Hogshooter recalls the rush of playing his first game in a Spartans uniform on Week 0 of 2022 in the Battle of the ‘Burbs at Tulsa’s H.A. Chapman Stadium.
“I was very nervous, but after that first snap, it was just football,” Hogshooter said. “My first year on varsity, I started on kickoff and subbed in and out at receiver. I had a lot of good seniors above me, so it was hard to get much P.T.”
From upperclassmen like Cale Fugate, Dylan Hasz, Sam McCormick, Hogshooter learned “the basics of Bixby football.”
“Just watching them play was enough to learn,” Hogshooter said. “The coaches thought they were doing things right, so I just did what they did.”
Hogshooter climbed the ladder and earned himself a starting role on the Spartans’ offense last year.
“I mainly played to halftime, then got subbed out because of a big lead. My breakout game was against Jenks. I had three touchdowns, one called back, scored all three in the second half,” Hogshooter said.
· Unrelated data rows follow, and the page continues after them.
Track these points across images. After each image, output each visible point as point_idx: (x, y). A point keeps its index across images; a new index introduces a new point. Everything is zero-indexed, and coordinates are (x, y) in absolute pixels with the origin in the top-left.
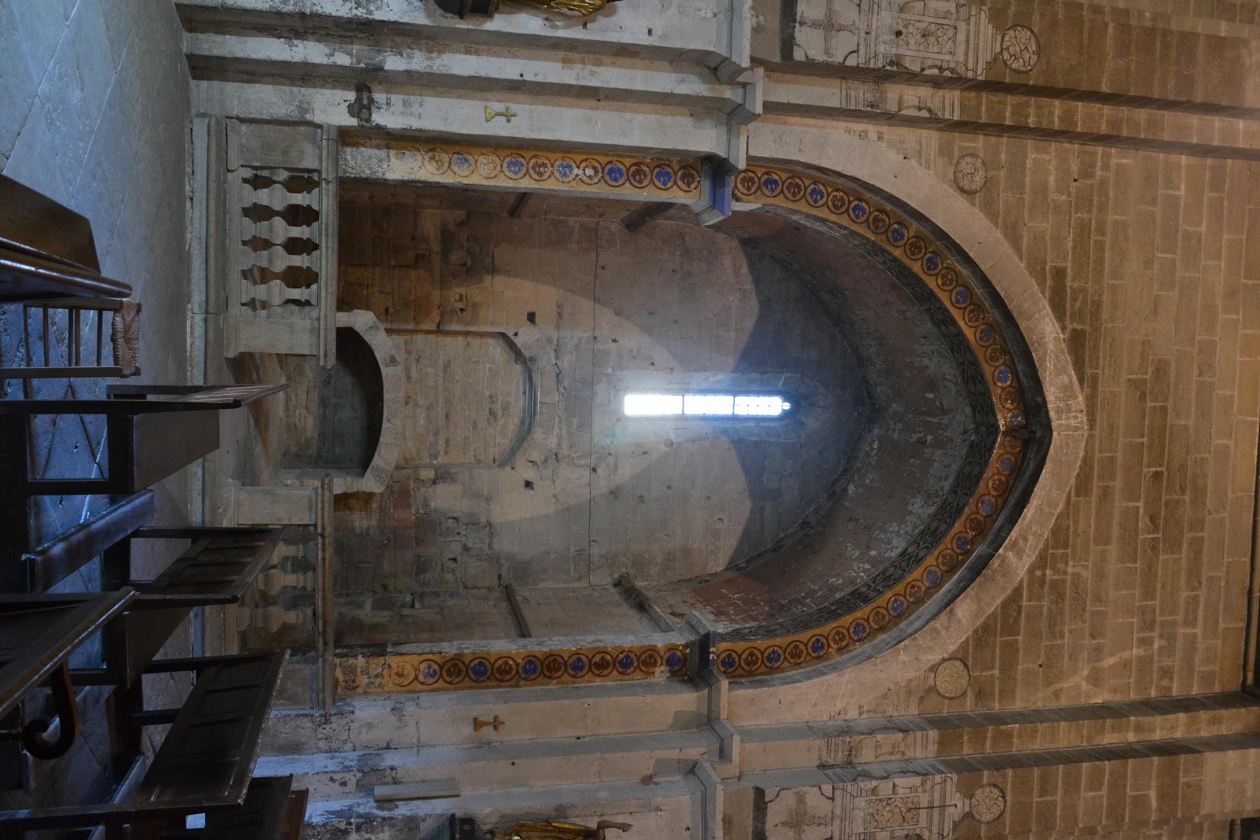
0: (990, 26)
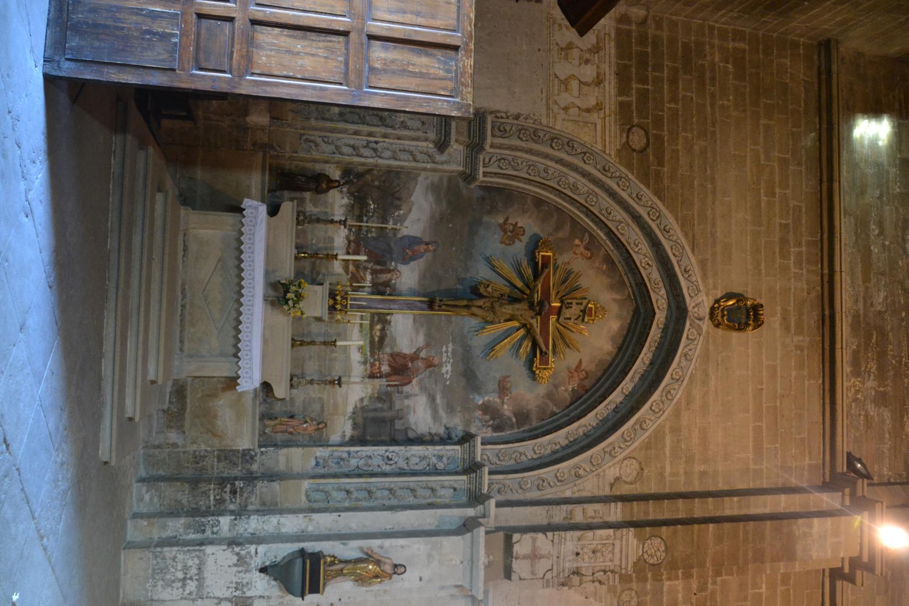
0: (635, 540)
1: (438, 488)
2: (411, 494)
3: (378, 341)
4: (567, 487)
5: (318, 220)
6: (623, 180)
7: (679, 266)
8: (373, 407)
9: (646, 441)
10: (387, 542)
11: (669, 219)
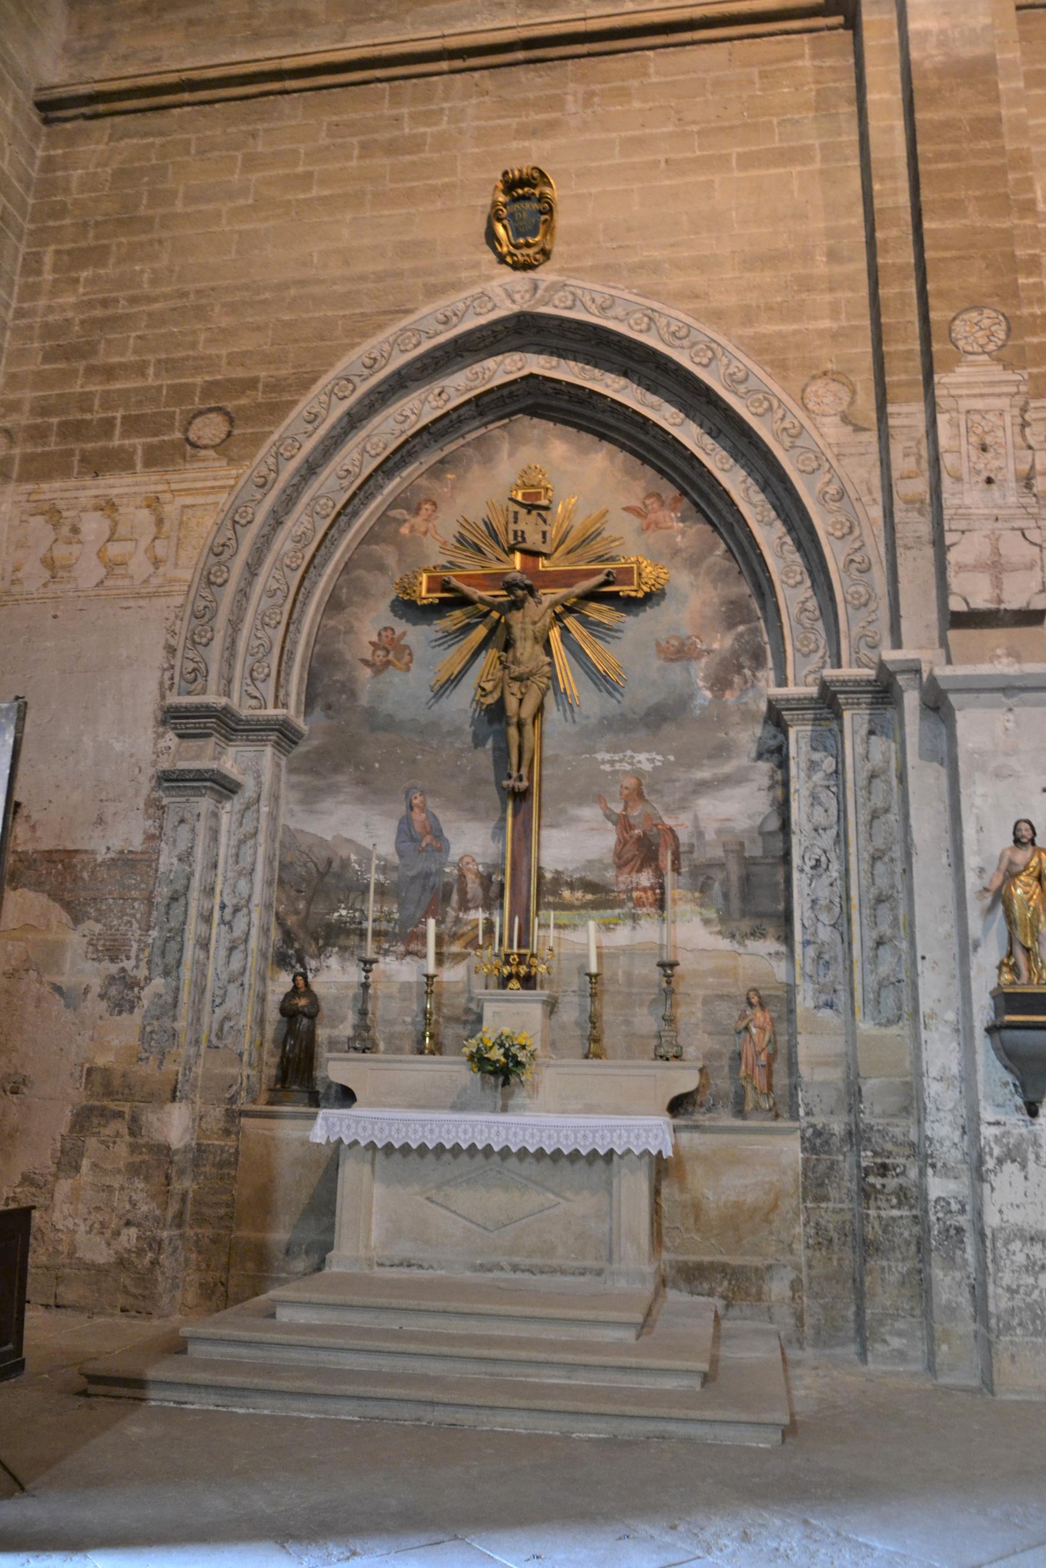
0: (958, 370)
1: (869, 766)
2: (883, 819)
3: (593, 894)
4: (862, 516)
5: (363, 1013)
6: (281, 450)
7: (437, 334)
8: (720, 900)
9: (769, 370)
10: (971, 861)
11: (351, 360)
Two years after first donning the blue, red, and white, Hogshooter will have the responsibility of protecting the Bixby football tradition — something that every team wants to take from them — along with his senior teammates.
“It means everything. These are my friends I’ve grown up with basically my whole life. What the coaches teach and stand for, I fully believe is how you achieve total success, not just in football, but in life,” Hogshooter said. “I’d say just being a senior now, I’m a role model for the younger kids; how to do right every day and that it’s not easy to grind all the time, but it will pay off.”
After high school, Hogshooter plans to continue his football career at the collegiate level “with the same work ethic I got from Bixby and continue to grind.”